Lufthansa has returned to black, posting an operating profit of €393m (£331m) in the three months to June following a boom in demand for cargo flights.
Up from last year’s loss of €827m, the carrier’s adjusted EBIT margin rose to 4.6 per cent while net income went up from a loss of €756m to a profit of €259m.
“The Lufthansa Group is back in the black,” said chief executive Carsten Spohr.
“This is a strong result after a half-year that was challenging for our guests but also for our employees.”
The group said it was expecting to generate an adjusted EBITDA of more than €500m for the full year, slightly below analysts’ forecasts of €569m.
“We want to and will continue to strengthen our position as the number one in Europe and thus maintain our place in the global top league of our industry,” Spohr added.
Nevertheless, the airline was forced to shave flight offerings for the third quarter of the year amid travel delays and disruption.
The carrier’s passenger airline division took a hit of €86m after a combination of labour shortages and ramped-up demand hit European hubs.
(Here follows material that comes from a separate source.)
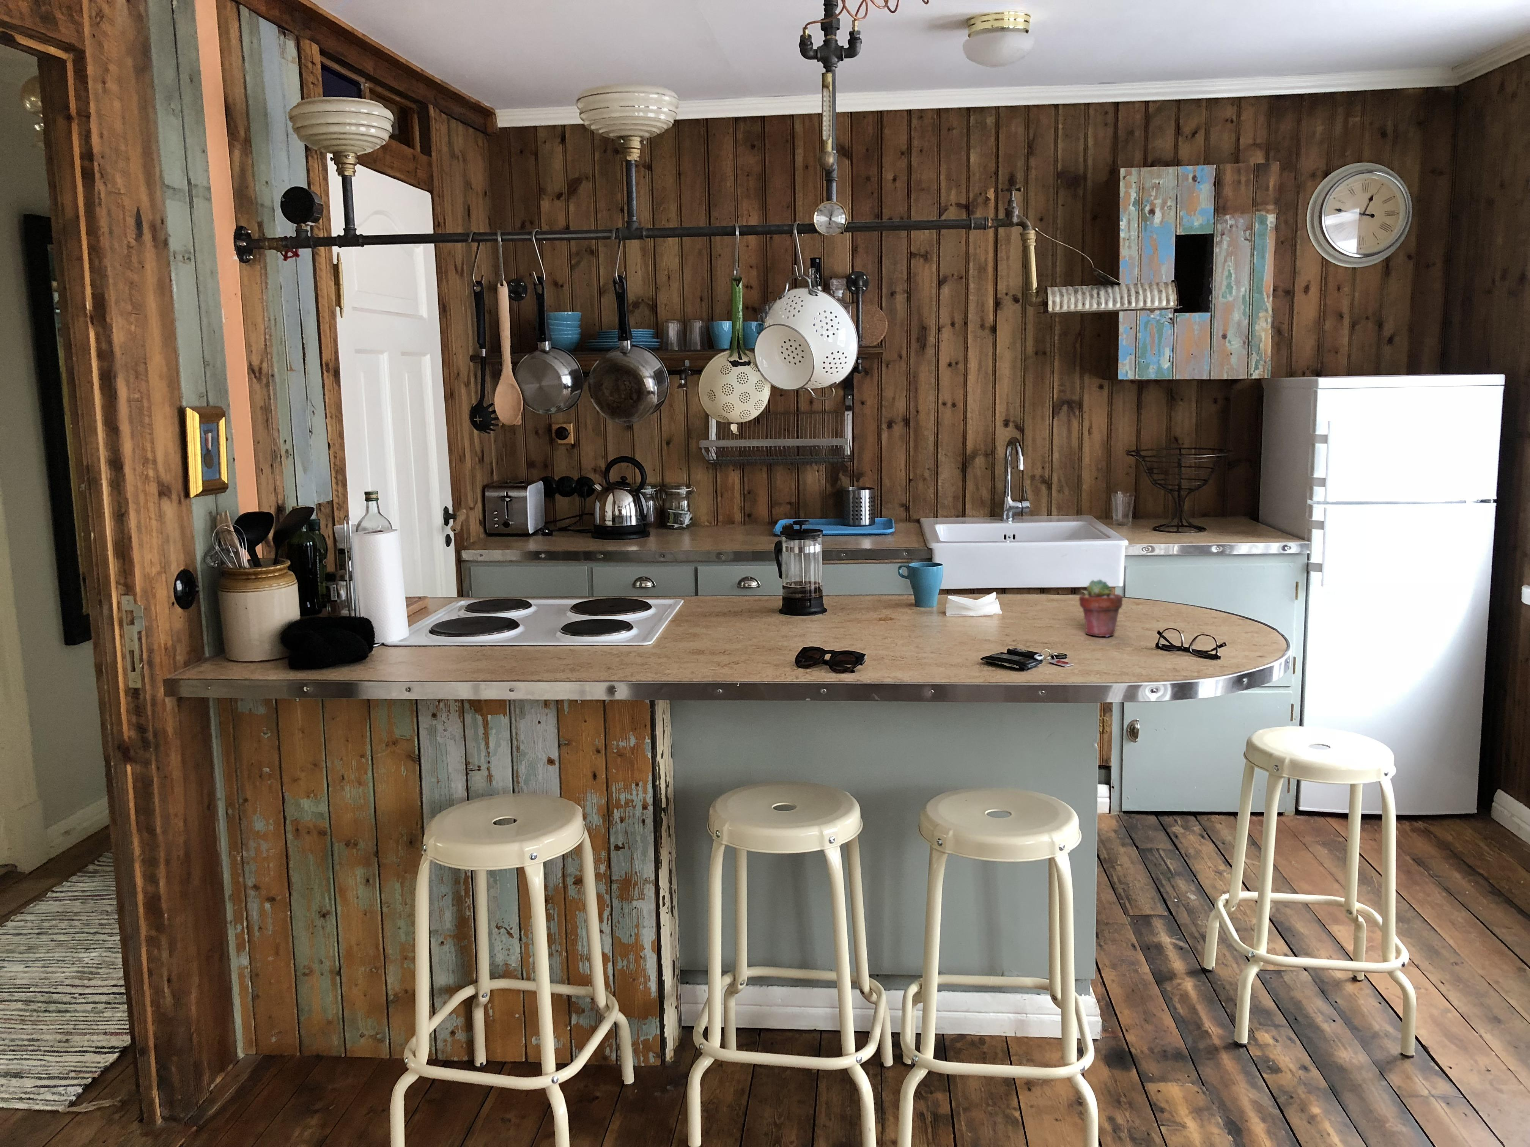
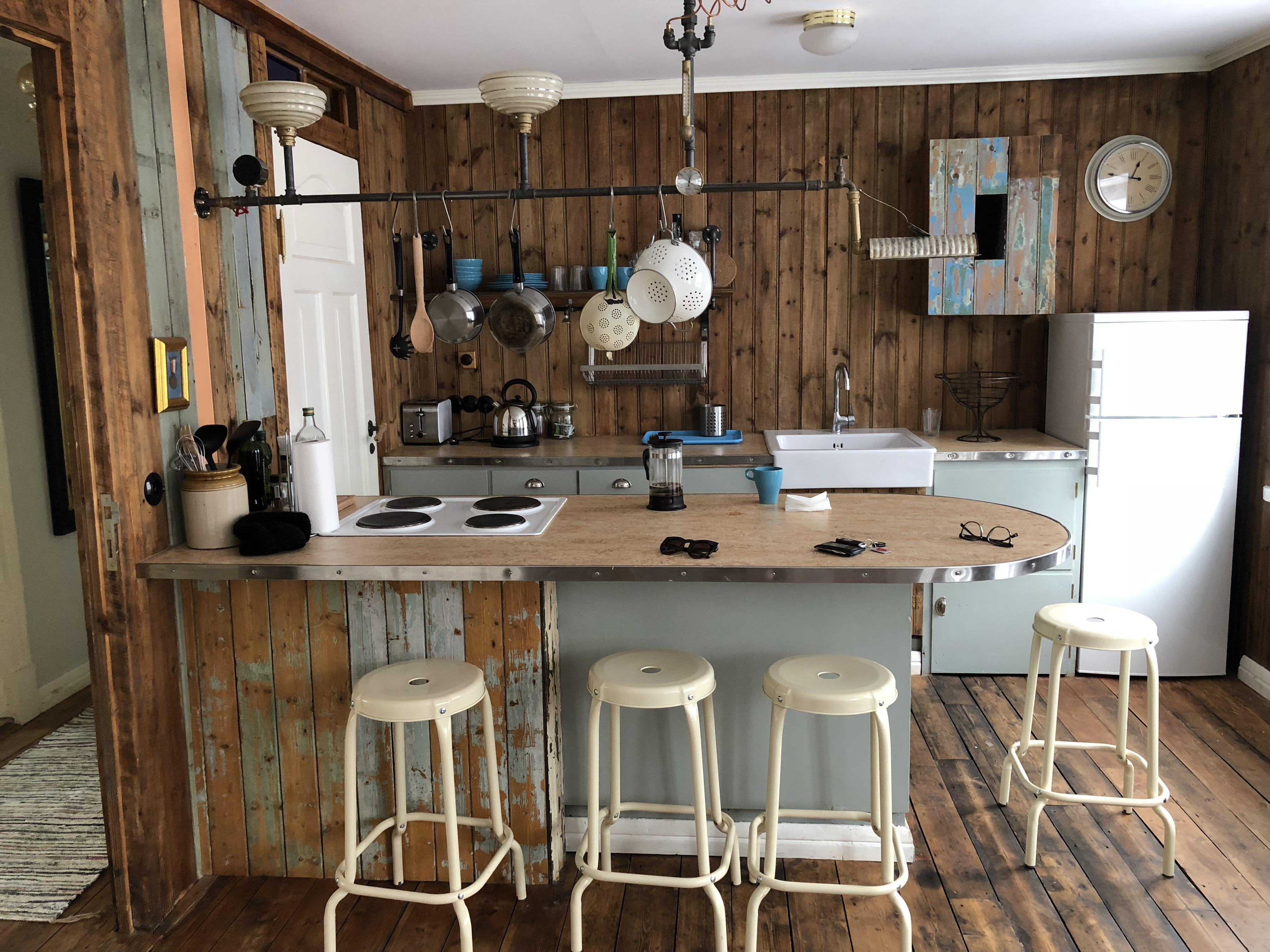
- potted succulent [1078,578,1123,637]
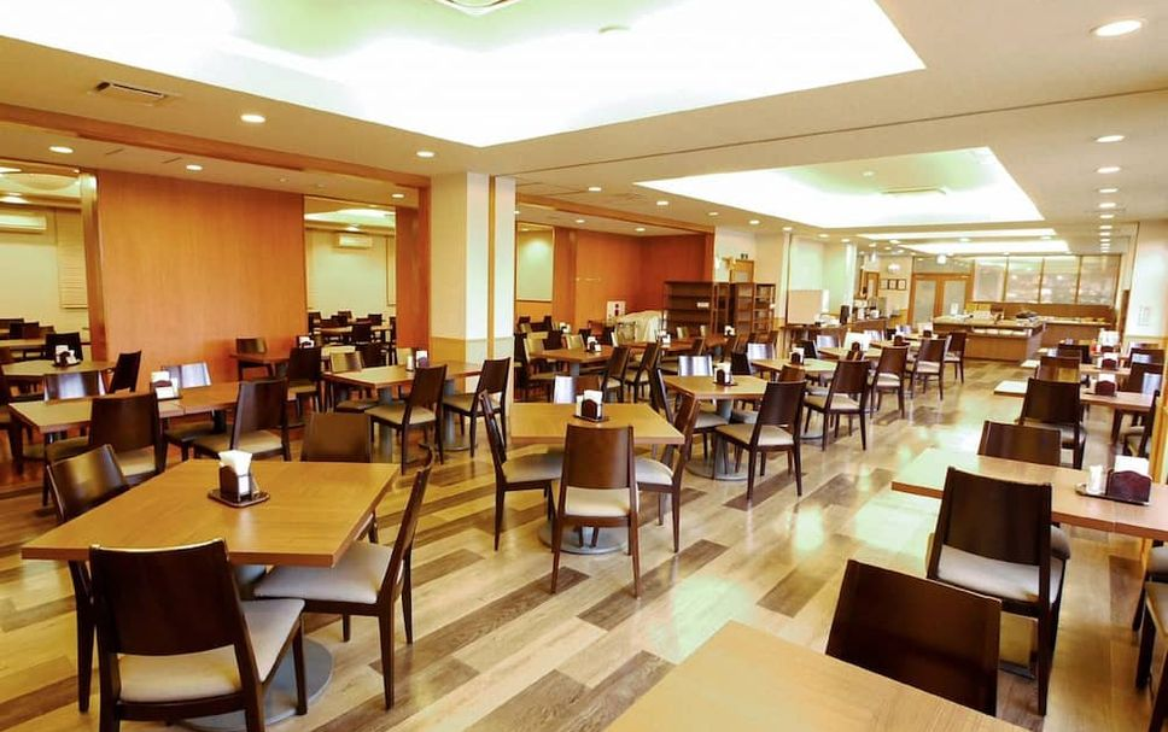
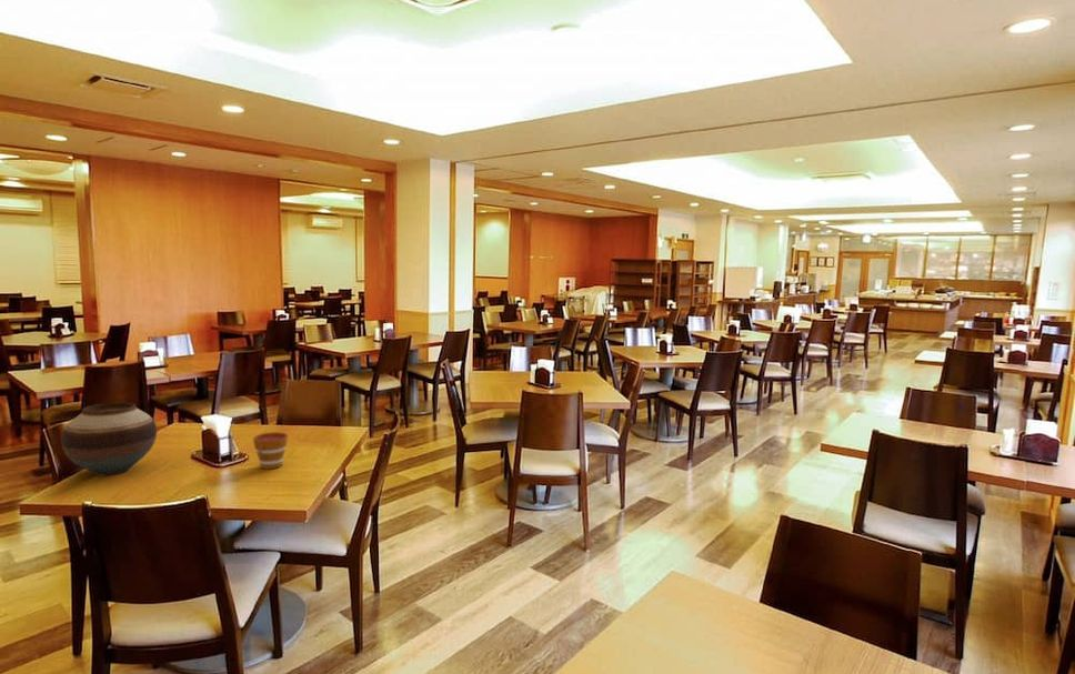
+ cup [252,431,289,470]
+ vase [60,401,158,476]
Lufthansa said it would offer around 80 per cent of “pre-crisis capacity” – 5 per cent down on previous quarterly forecasts.
Aviation analyst Sally Gethin told City A.M. the decision showed “how hard the current staffing shortage is impacting airlines.”
“Lufthansa, like BA, Emirates and KLM, has been forced to reduce its seat capacity in response to airport flight caps amid the ongoing travel chaos at airports,” she said.
“Effectively the airline will be down 20 per cent on its 2019 seat capacity level for the last quarter, although it had only ever planned to sell 85% of those seats.
“Now it will be 80 per cent showing that even now the airline is having to trim during the low season.”
The carrier was forced to cancel 2,000 flights this summer but, unlike British Airways (BA), didn’t halt the sale of tickets.
To comply with Heathrow’s cap of 100,000 daily departing passengers, BA suspended the sale of short-haul flights until mid-August, City A.M. reported.